Clark, Sarah J. MPH; Cabana, Michael D. MD, MPH; Malik, Tasneem MPH; Yusuf, Hussain MBBS, MPH; Freed, Gary L. MD, MPH
[Article]
Archives of Pediatrics & Adolescent Medicine.
155(8):915-920, August 2001.
(Format: HTML)
Background: Routine use of hepatitis B vaccine for low-risk newborns was suspended on July 7, 1999, because of concern about the potential risk of thimerosal, a mercury-containing vaccine preservative. Reinstatement of the birth dose was recommended when a thimerosal-free vaccine became available.
Objective: To explore changes in hepatitis B vaccination practices for newborns related to the revised recommendations for low-risk infants (in this study, the terms newborn and infant are used interchangeably).
Design: A telephone survey of a random sample of 1000 US hospitals.
Participants: Nurse managers, nursery directors, and staff nurses of the newborn nurseries.
Main Outcome Measures: Nursery vaccination practices before and after July 7, 1999, and the availability and use of thimerosal-free vaccine.

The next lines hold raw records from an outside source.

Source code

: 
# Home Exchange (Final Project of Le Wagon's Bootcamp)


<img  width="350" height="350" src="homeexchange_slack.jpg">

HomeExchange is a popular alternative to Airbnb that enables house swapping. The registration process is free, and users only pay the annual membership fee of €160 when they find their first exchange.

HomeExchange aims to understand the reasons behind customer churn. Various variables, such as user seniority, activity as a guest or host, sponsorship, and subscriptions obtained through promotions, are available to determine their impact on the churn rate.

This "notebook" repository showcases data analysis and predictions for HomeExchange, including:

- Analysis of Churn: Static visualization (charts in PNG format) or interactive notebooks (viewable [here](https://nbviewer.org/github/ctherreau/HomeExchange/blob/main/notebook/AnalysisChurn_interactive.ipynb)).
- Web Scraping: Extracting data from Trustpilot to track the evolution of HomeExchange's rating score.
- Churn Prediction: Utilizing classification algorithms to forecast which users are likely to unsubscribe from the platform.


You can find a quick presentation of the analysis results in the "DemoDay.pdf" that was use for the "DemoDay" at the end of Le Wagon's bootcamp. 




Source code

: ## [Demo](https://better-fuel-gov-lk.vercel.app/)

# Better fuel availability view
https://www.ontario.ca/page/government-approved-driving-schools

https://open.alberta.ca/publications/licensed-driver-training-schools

Results: Interviews were conducted with 773 (87%) of 886 eligible hospitals. Before July 7, 1999, 78% of the hospitals reported vaccination practices that were consistent with recommendations at that time, although only 47% vaccinated all low-risk infants at birth. After July 7, 1999, almost all hospitals discontinued vaccination of low-risk infants, in accordance with the recommendation change; however, there was a 6-fold increase in the number of hospitals that were not vaccinating all high-risk infants. After the introduction of thimerosal-free vaccine, only 39% of the hospitals reported vaccinating all low-risk infants.
Conclusions: Most hospital nurseries altered their newborn hepatitis B vaccination practices consistent with changes in national recommendations. However, unintended consequences included the failure of some hospitals to continue vaccinating all high-risk infants and the delay in reintroducing vaccination for low-risk newborns after the introduction of a thimerosal-free vaccine. Assessments of the appropriateness of this country's response to the threat of thimerosal in vaccines should consider these findings.